→ EXERCISE
Write out all of the material below word for word, leaving out the pictures.

→ RECORDS FOR THE EXERCISE

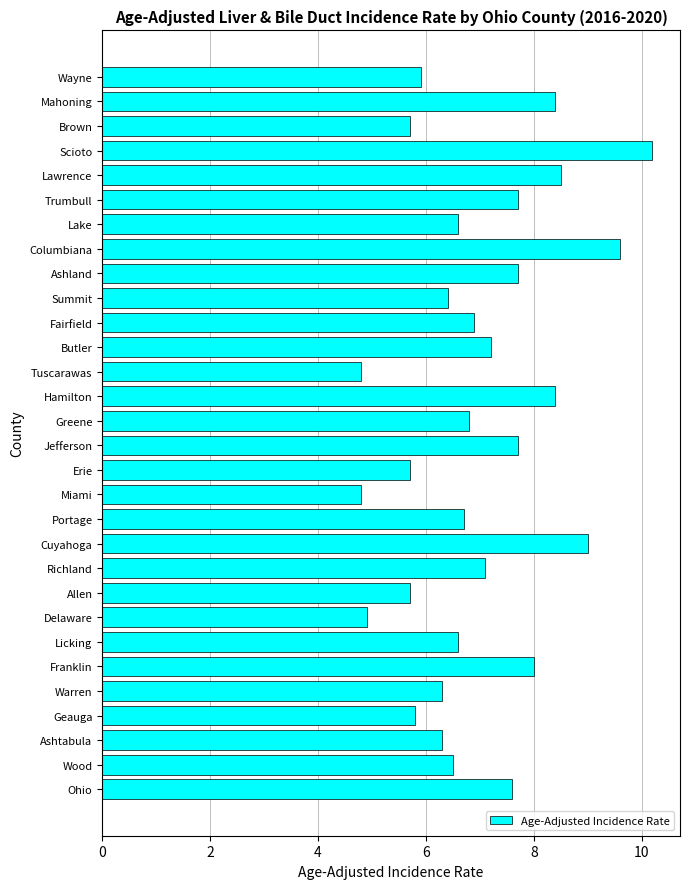

Reading bottom to top, transcribe all the data shown in this chart.

7.6	6.5	6.3	5.8	6.3	8.0	6.6	4.9	5.7	7.1	9.0	6.7	4.8	5.7	7.7	6.8	8.4	4.8	7.2	6.9	6.4	7.7	9.6	6.6	7.7	8.5	10.2	5.7	8.4	5.9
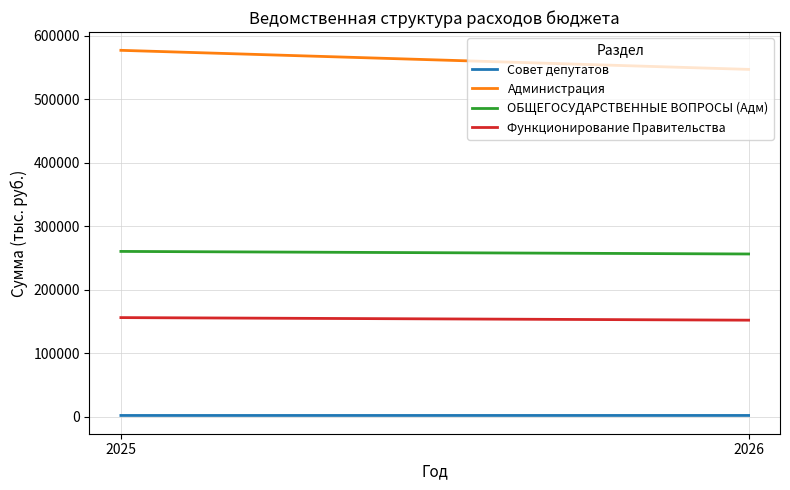

How many data points does each series have?

2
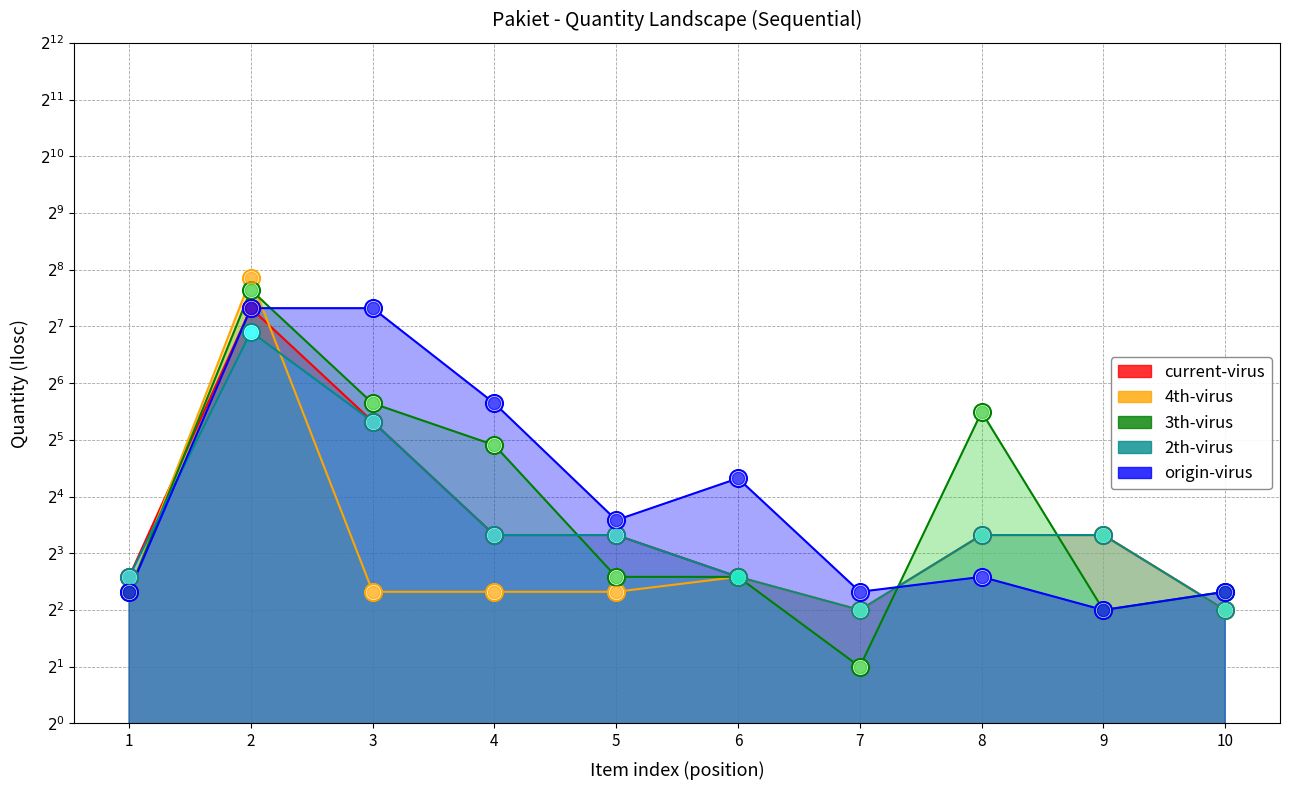

What is the total value across all series at 9?

38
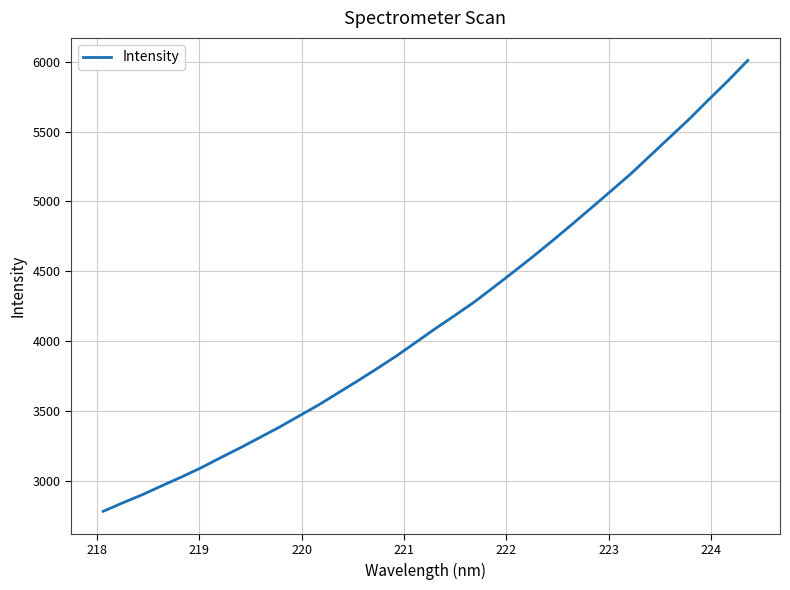

What is the greatest value displayed?

6009.3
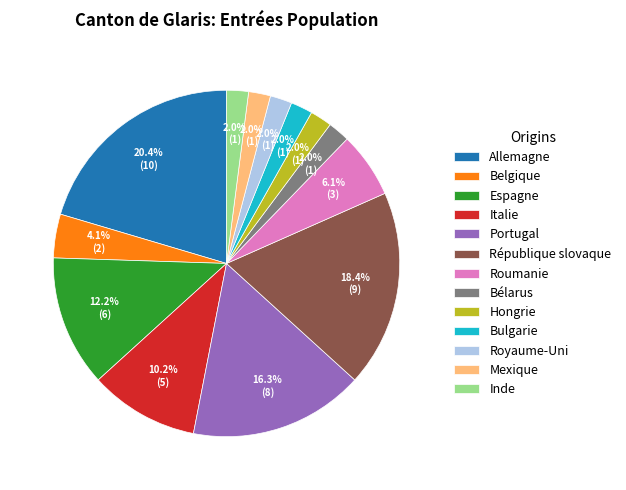

To the nearest percent, what percentage of the pie is Hongrie?

2%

→ TASK RESULT
Reading bottom to top, transcribe all the data shown in this chart.

7.6	6.5	6.3	5.8	6.3	8.0	6.6	4.9	5.7	7.1	9.0	6.7	4.8	5.7	7.7	6.8	8.4	4.8	7.2	6.9	6.4	7.7	9.6	6.6	7.7	8.5	10.2	5.7	8.4	5.9

How many data points does each series have?

2

What is the total value across all series at 9?

38

What is the greatest value displayed?

6009.3

To the nearest percent, what percentage of the pie is Hongrie?

2%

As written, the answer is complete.